A separate box for fiction is useful, with the divisions simply marked as plots, characters, themes, ideas. Fiction demands a different approach and you probably can't categorise the bits and pieces in any sensible way because you have no idea what, if anything, you are going to do with the material.
Who, what, where, how, when,
why
These are very useful words. They can be used to start
questions about what you are doing and can help you to wander off
into uncharted territory, enquire into the motivations of your
characters and set your mind to exploring. They are especially useful
when preparing a non-fiction article, when you don't know what
exactly it is you want to say, but you know you want to write about
something vague and sprawling like unemployment or world peace.
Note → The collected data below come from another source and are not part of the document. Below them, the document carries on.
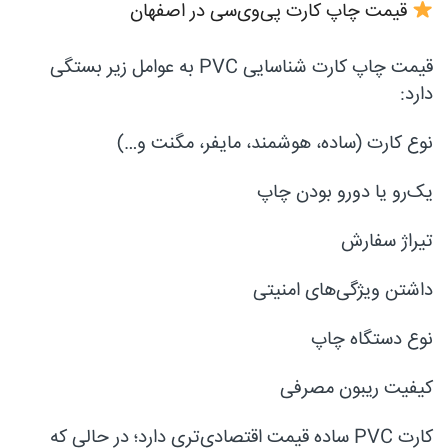
قیمت چاپ کارت پی‌وی‌سی در اصفهان
قیمت چاپ کارت شناسایی PVC به عوامل زیر بستگی
دارد:
نوع کارت (ساده، هوشمند، مایفر، مگنت و…)
یک‌رو یا دورو بودن چاپ
تیراژ سفارش
داشتن ویژگی‌های امنیتی
نوع دستگاه چاپ
کیفیت ریبون مصرفی
کارت PVC ساده قیمت اقتصادی‌تری دارد؛ در حالی که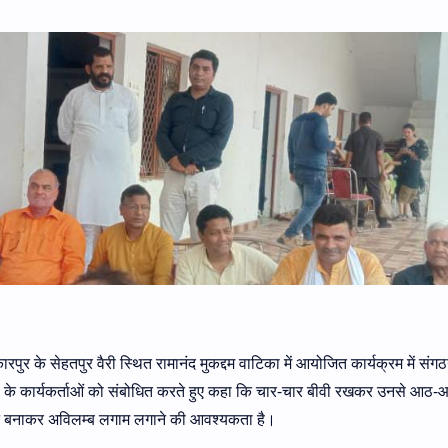
र के सेहतपुर वैरी स्थित रामानंद मुकद्दम वाटिका में आयोजित कार्यक्रम में संगठ
िले के कार्यकर्ताओं को संबोधित करते हुए कहा कि चार-चार बीवी रखकर उनसे आठ-आ
ानून बनाकर अविलम्ब लगाम लगाने की आवश्यकता है।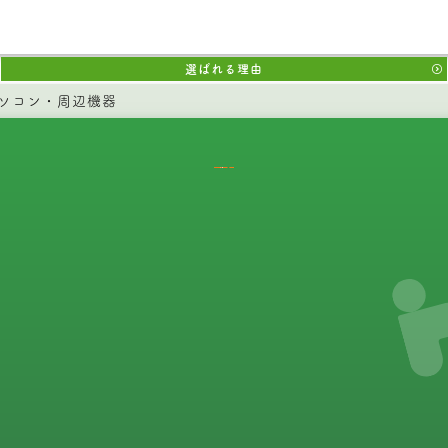
選ばれる理由
ソコン・周辺機器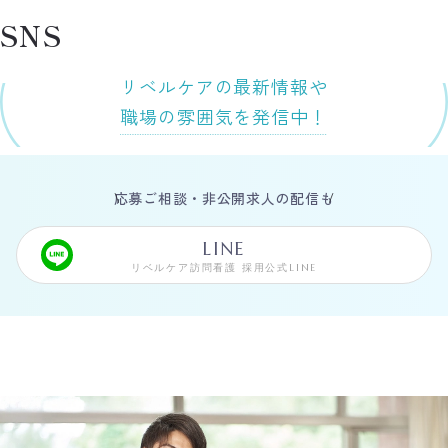
SNS
リベルケアの最新情報や
職場の雰囲気を発信中！
応募ご相談・非公開求人の配信も
LINE
リベルケア訪問看護 採用公式LINE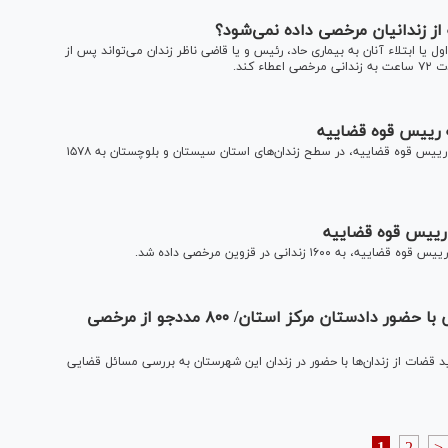
از زندانیان مرخصی داده نمی‌شود؟
 یا ابتلاء آنان به بیماری حاد، رئیس و یا قاضی ناظر زندان می‌تواند پس از
کند.
حجت الاسلام والمسلمین مصطفوی نیا گفت: در اجرای بخشنامه رییس قوه قضاییه، در سطح زندان‌های استان سیستان و بلوچستان به ۱۵۷۸
ندانی در قزوین مرخصی داده شد.
پیگیری مسائل قضایی مددجویان زندان بندرعباس با حضور دادستان مرکز استان/ ۸۰۰ مددجو از مرخصی
د قضات از زندان‌ها با حضور در زندان این شهرستان به بررسی مسائل قضایی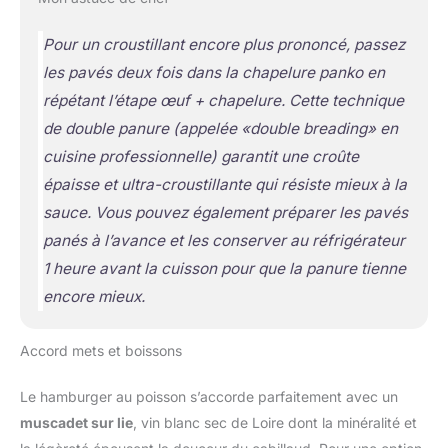
Pour un croustillant encore plus prononcé, passez
les pavés deux fois dans la chapelure panko en
répétant l’étape œuf + chapelure. Cette technique
de double panure
(appelée «double breading» en
cuisine professionnelle)
garantit une croûte
épaisse et ultra-croustillante qui résiste mieux à la
sauce. Vous pouvez également préparer les pavés
panés à l’avance et les conserver au réfrigérateur
1 heure avant la cuisson pour que la panure tienne
encore mieux.
Accord mets et boissons
Le hamburger au poisson s’accorde parfaitement avec un
muscadet sur lie
, vin blanc sec de Loire dont la minéralité et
Suppose you have a section in your filing system about bicycles. It is full of clippings, comments, ideas, pictures, all about bicycles and cycling in all its forms. You want to write an article about bicycles but, you say helplessly, what about them? You compose a question to type at the top of your screen, like "who rides bicycles?" Underneath you put the answers: school children, commuters, racing cyclists, touring cyclists, conservationists, people wanting to exercise. The next question might be "How do you choose the right bicycle?" The answers might be: ask a friend, shop around, consult the dealer, join a club and become knowledgeable. Each section should contain one question and its answers. That way you can shuffle them around in any order and you still keep the points together. Be both specific and concise – this is no time to write a mini-essay. If you find you are scribbling down too many answers to a question, you probably need to reform the question, fine it down, or split it up because it's too broad in scope.